Chicago’s non-profits have stepped up amid the city’s headline-grabbing unrest, upheavals and financial uncertainties to take on poverty, women’s rights, animal rescue and young people’s needs in awe-inspiring ways.
The non-profits’ savvy runs the gamut, whether it’s a church’s grassroots initiative, a global business network’s online outreach, or a longtime children’s, refugee, or violence and abandonment victims’ special-needs responses.
The non-profits are rising above sweeping federal funding cuts, constant business unpredictability and a rising Artificial Intelligence-centered jobless rate. Their incessant challenges make
this year’s “Giving Tuesday” (#GivingTuesday and @GivingTuesday)
— occurring Dec. 2 (the Tuesday after Thanksgiving) — the perfect time to donate to causes that help people and their four-legged friends in the “real” world, right here in your backyard.
They include:
· Food banks and food pantries that serve an increasingly essential need for families still recovering from the federal shutdown’s cutoff of SNAP (Supplemental Nutrition Assistance Program) benefits, and who face changes in eligibility and other upcoming SNAP uncertainties.
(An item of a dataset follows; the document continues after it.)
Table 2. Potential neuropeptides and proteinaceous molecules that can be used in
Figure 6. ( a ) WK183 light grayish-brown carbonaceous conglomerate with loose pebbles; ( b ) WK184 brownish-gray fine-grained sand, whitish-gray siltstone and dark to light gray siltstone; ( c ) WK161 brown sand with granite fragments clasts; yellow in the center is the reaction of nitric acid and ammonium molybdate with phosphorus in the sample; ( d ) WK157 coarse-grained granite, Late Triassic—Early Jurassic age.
· Carter Temple CME Church in the Grand Crossing neighborhood runs programs that give teens life-changing experiences ranging from economics seminars to discovering a new life’s goal through its non-profit arm. As the Rev. Joseph Gordon, who navigates high-pressure funding pullouts with dexterity, says, “Faith over fatigue.”
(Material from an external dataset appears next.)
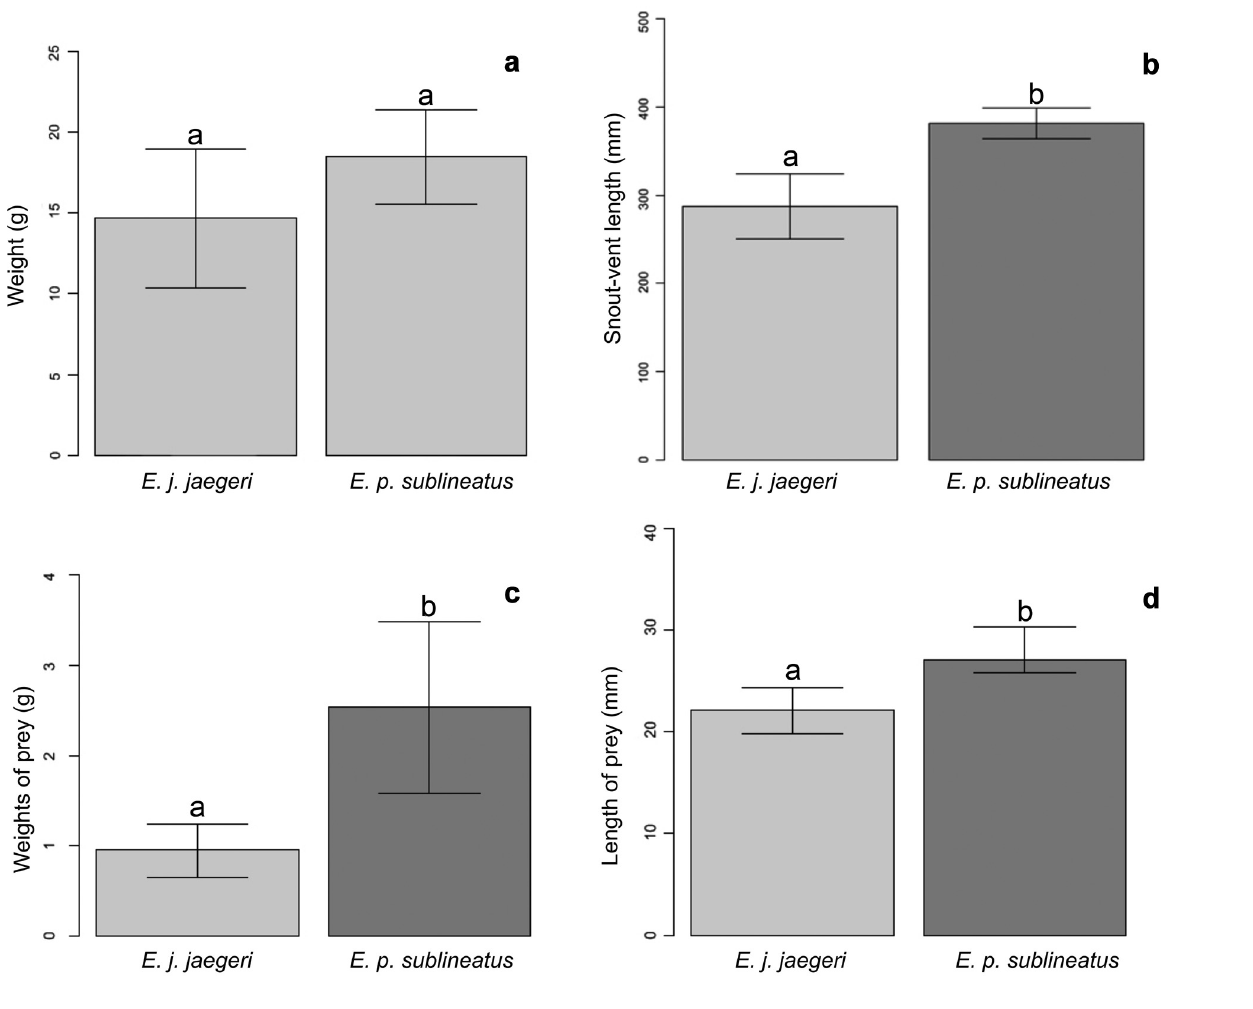
Figure 1 - Means ± standard deviation of weight (in grams) ( a ) and snout-vent length (SVL) (in millimeters) ( b ) of Erythrolamprus jaegeri jaegeri and Erythrolamprus poecilogyrus sublineatus in the present study; means ± standard deviation of weights (in grams) and total length (in millimeters) of prey found in digestive tracts of the snakes are presented in the fi gures c and d ,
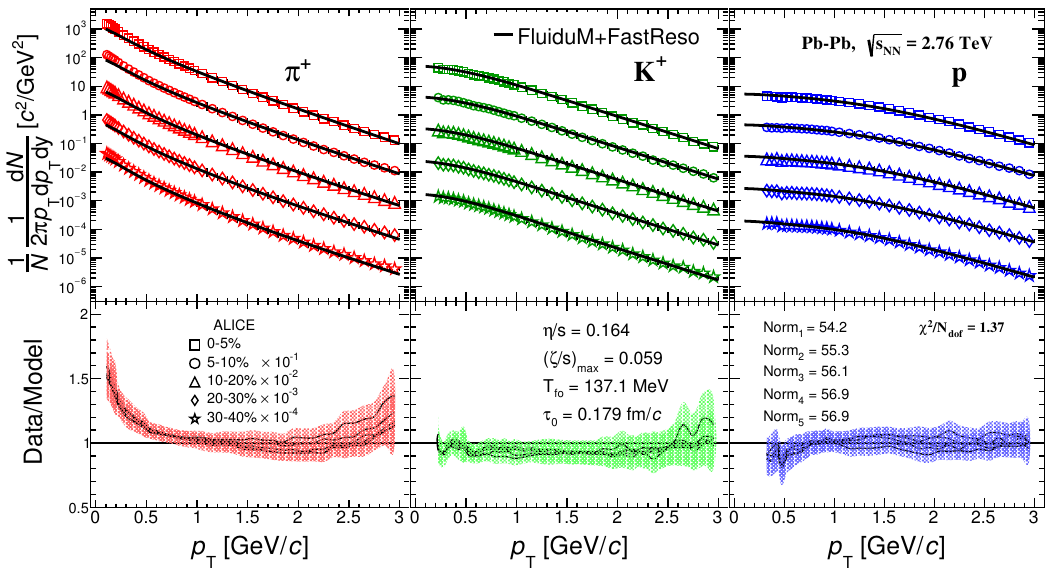
Figure 3 . Top: the best (cid:12)t for (cid:25); K; p spectra compared to the experimental data in (cid:12)ve centrality p classes in Pb-Pb collisions at s NN = 2.76 TeV. Bottom: the data to model ratios. The shaded areas correspond to the sum in quadrature of the statistical and systematic experimental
· Family-focused non-profits that provide everything from essential goods such as diapers and school supplies, to those offering shelter, counseling and healthcare services.
· Medical-focused foundations that seek donations for research to prevent enduring issues such as blindness, congenital heart defects and childhood intellectual and developmental disabilities. The Agnes Marshall Walker Foundation (AMWF), on the other hand, seeks to promote neuroscience nursing and patient-care excellence by helping people become educated, certified and skilled in that specialty.
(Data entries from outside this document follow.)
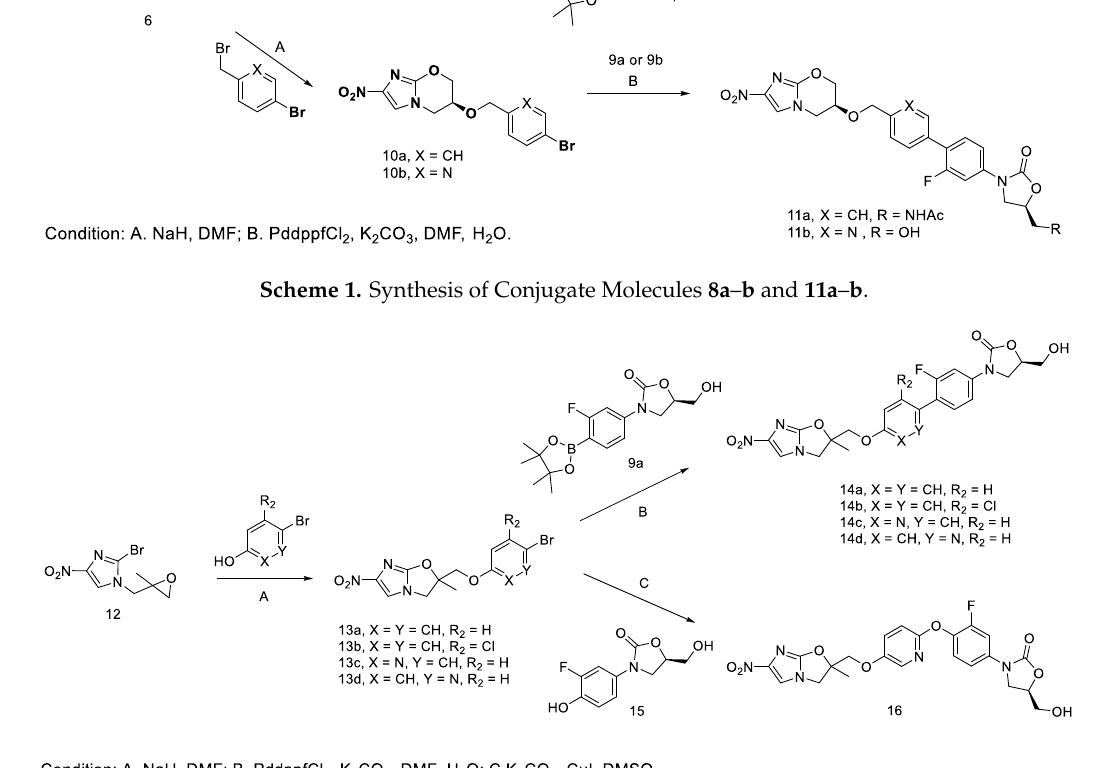
Scheme 2. Synthesis of Conjugate Molecules 14a – d and 16.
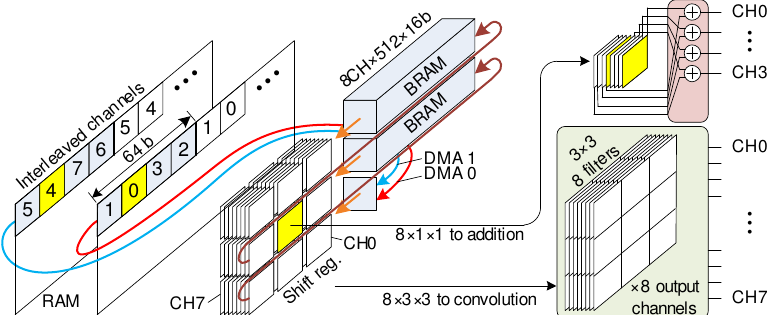
Figure 10. Data transfer to a multi-channel 3 × 3 sliding window and a convolution/addition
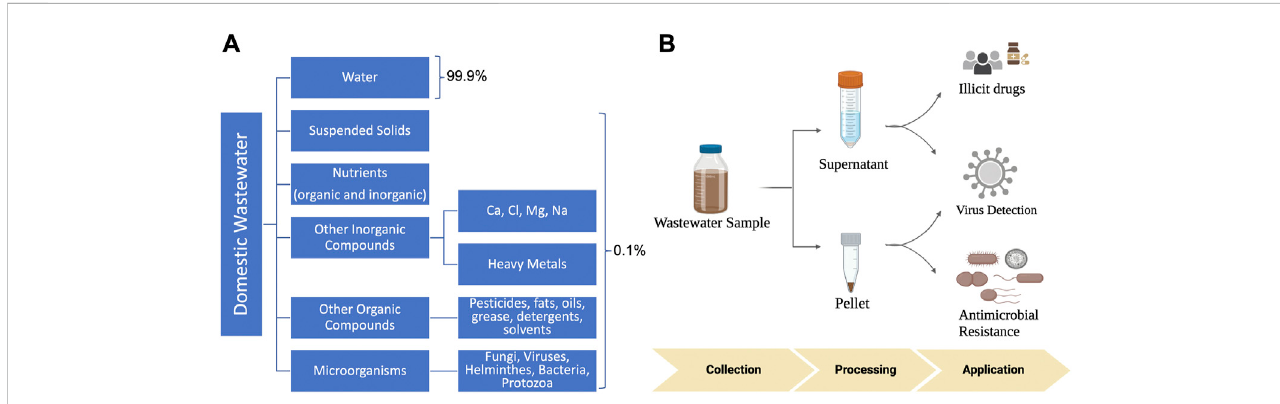
FIGURE 1 (A) Wastewater surveillance for public health. (A) Constituents of wastewater. Wastewater is mostly composed of water (~99.9%), with .1% of solids, nutrients, organic, and inorganic compounds, and microorganisms. (B) Applications of wastewater in public health. Wastewater sample is collected and processed, with the resulting supernatant and pellet being utilized to detect and quantify human pathogens, illicit drugs, and antimicrobial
· Financial security non-profits that aim to help people become money-savvy, retirement ready and informed and up-to-date about home ownership. And those focused on teaching young people about math, saving, investing and becoming financially independent.
· Community safety and organizing non-profits that show people how to advocate for their neighborhoods, and that work to prevent violence, homelessness, drunken driving and relapsing into crime.
· Animal rights non-profits range from no-kill shelters that help find foster and permanent homes for animals in desperate need, to those that oppose using animals in medical research.
This holiday season offers a perfect opportunity to practice a few of the fundamentals of finding happiness: Be grateful, take responsibility, be active in community, and give to others.